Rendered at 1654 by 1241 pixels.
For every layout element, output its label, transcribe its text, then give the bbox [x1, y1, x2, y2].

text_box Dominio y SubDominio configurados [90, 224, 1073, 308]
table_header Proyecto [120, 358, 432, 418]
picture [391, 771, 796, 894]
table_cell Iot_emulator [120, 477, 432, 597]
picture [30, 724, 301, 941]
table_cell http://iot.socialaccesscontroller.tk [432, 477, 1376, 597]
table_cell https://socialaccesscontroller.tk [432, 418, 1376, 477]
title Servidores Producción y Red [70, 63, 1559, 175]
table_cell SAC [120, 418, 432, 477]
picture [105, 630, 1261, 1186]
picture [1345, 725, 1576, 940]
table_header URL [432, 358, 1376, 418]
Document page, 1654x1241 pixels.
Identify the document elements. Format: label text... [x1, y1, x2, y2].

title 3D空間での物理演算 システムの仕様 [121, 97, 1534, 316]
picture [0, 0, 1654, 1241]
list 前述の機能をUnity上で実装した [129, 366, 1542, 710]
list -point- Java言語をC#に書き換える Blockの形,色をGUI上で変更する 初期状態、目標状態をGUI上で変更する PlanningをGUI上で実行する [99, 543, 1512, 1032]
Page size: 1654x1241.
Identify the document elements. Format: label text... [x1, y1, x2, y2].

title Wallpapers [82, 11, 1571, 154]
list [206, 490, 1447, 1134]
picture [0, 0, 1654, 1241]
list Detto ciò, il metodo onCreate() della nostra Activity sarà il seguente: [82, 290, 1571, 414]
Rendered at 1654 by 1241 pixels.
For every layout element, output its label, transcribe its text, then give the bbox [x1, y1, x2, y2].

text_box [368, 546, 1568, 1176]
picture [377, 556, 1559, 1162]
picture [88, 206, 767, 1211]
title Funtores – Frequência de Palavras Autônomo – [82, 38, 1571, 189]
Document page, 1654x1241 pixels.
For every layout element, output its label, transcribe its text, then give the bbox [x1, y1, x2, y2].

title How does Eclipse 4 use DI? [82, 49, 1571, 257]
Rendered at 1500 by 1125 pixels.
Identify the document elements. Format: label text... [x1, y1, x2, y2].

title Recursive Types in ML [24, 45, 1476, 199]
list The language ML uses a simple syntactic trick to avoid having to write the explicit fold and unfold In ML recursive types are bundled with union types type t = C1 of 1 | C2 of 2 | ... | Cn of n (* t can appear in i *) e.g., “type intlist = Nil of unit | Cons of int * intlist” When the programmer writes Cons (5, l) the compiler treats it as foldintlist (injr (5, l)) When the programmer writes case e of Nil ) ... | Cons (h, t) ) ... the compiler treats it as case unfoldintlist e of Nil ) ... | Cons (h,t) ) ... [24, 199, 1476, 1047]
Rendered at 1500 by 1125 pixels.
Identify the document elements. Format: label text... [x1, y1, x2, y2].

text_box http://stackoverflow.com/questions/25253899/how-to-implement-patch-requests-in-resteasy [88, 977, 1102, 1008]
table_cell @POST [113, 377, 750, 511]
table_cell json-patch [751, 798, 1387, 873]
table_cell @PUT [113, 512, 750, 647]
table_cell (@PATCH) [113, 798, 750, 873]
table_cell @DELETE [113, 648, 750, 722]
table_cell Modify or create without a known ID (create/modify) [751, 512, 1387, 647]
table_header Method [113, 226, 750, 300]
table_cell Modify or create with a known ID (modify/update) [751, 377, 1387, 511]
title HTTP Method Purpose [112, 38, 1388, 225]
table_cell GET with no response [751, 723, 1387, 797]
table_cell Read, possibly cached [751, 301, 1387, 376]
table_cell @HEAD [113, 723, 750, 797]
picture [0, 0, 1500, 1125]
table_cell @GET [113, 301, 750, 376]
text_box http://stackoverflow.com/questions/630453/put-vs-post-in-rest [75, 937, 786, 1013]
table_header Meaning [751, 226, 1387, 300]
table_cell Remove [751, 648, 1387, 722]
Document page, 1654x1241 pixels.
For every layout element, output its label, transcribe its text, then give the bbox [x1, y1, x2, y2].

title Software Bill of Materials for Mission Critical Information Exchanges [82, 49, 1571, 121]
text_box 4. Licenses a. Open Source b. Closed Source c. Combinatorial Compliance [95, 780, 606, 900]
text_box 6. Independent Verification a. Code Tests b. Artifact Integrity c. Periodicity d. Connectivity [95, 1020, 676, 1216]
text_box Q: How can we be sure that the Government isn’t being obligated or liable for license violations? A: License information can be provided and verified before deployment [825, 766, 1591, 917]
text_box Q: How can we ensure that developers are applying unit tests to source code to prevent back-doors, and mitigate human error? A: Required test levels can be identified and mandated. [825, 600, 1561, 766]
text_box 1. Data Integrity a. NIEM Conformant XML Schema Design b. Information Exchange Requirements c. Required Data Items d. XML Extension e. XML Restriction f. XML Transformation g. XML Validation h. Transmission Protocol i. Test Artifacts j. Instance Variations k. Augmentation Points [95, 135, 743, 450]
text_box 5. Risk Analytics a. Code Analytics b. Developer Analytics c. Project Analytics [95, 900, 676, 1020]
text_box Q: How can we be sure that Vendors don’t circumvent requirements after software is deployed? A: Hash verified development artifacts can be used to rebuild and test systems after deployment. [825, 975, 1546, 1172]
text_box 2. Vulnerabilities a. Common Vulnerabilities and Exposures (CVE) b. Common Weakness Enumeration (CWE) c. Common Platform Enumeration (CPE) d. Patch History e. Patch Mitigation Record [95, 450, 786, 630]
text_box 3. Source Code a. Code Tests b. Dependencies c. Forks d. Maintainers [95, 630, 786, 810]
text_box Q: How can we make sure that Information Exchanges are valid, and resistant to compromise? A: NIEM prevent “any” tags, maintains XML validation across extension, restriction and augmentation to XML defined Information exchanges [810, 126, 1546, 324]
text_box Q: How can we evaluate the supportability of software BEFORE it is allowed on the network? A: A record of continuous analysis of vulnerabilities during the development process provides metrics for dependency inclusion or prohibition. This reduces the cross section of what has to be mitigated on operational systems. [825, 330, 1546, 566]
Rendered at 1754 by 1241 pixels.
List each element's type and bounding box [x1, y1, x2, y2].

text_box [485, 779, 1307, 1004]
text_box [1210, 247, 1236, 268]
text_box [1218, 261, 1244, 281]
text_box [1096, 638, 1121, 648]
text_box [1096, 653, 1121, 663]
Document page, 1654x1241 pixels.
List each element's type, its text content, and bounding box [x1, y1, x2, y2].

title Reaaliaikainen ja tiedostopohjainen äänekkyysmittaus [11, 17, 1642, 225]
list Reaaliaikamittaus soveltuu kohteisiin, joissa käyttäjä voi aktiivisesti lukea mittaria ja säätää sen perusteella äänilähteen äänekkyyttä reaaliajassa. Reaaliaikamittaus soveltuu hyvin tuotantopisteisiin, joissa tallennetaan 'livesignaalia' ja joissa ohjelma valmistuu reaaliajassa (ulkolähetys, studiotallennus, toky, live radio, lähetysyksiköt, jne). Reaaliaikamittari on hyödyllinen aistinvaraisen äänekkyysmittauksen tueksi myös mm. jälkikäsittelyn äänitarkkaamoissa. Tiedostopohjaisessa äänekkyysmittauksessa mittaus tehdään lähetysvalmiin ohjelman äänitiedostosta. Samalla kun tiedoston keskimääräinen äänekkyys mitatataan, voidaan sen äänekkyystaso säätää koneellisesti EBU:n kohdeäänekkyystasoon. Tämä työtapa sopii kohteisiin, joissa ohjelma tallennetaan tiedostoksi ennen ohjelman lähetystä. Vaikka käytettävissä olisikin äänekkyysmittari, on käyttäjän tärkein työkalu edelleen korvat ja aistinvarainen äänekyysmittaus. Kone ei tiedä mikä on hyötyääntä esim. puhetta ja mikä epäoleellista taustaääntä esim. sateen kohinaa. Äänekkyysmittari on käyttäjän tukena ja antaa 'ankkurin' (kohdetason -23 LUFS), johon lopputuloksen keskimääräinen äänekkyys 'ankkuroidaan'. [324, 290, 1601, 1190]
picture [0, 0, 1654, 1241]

* * * *

▸ To do
Reproduce the entries above verbatim, from their first line through the line containing "list -point- Java言語をC#に書き換える", with both ends included.

▸ Written response
Rendered at 1654 by 1241 pixels.
For every layout element, output its label, transcribe its text, then give the bbox [x1, y1, x2, y2].

text_box Dominio y SubDominio configurados [90, 224, 1073, 308]
table_header Proyecto [120, 358, 432, 418]
picture [391, 771, 796, 894]
table_cell Iot_emulator [120, 477, 432, 597]
picture [30, 724, 301, 941]
table_cell http://iot.socialaccesscontroller.tk [432, 477, 1376, 597]
table_cell https://socialaccesscontroller.tk [432, 418, 1376, 477]
title Servidores Producción y Red [70, 63, 1559, 175]
table_cell SAC [120, 418, 432, 477]
picture [105, 630, 1261, 1186]
picture [1345, 725, 1576, 940]
table_header URL [432, 358, 1376, 418]
Document page, 1654x1241 pixels.
Identify the document elements. Format: label text... [x1, y1, x2, y2].

title 3D空間での物理演算 システムの仕様 [121, 97, 1534, 316]
picture [0, 0, 1654, 1241]
list 前述の機能をUnity上で実装した [129, 366, 1542, 710]
list -point- Java言語をC#に書き換える Blockの形,色をGUI上で変更する 初期状態、目標状態をGUI上で変更する PlanningをGUI上で実行する [99, 543, 1512, 1032]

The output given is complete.